Stored items from a collection
________
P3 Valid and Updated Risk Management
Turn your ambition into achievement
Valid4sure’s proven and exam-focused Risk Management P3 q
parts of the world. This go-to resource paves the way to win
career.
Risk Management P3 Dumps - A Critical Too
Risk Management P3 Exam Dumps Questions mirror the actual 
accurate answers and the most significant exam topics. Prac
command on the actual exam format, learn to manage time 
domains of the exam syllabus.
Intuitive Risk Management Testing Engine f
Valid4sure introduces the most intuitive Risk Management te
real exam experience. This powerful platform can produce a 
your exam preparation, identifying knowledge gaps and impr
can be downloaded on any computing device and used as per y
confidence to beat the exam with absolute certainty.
________
How to complete this task:
Print every entry exactly as written.

Result of this exercise:
P3 Valid and Updated Risk Management
Turn your ambition into achievement
Valid4sure’s proven and exam-focused Risk Management P3 q
parts of the world. This go-to resource paves the way to win
career.
Risk Management P3 Dumps - A Critical Too
Risk Management P3 Exam Dumps Questions mirror the actual 
accurate answers and the most significant exam topics. Prac
command on the actual exam format, learn to manage time 
domains of the exam syllabus.
Intuitive Risk Management Testing Engine f
Valid4sure introduces the most intuitive Risk Management te
real exam experience. This powerful platform can produce a 
your exam preparation, identifying knowledge gaps and impr
can be downloaded on any computing device and used as per y
confidence to beat the exam with absolute certainty.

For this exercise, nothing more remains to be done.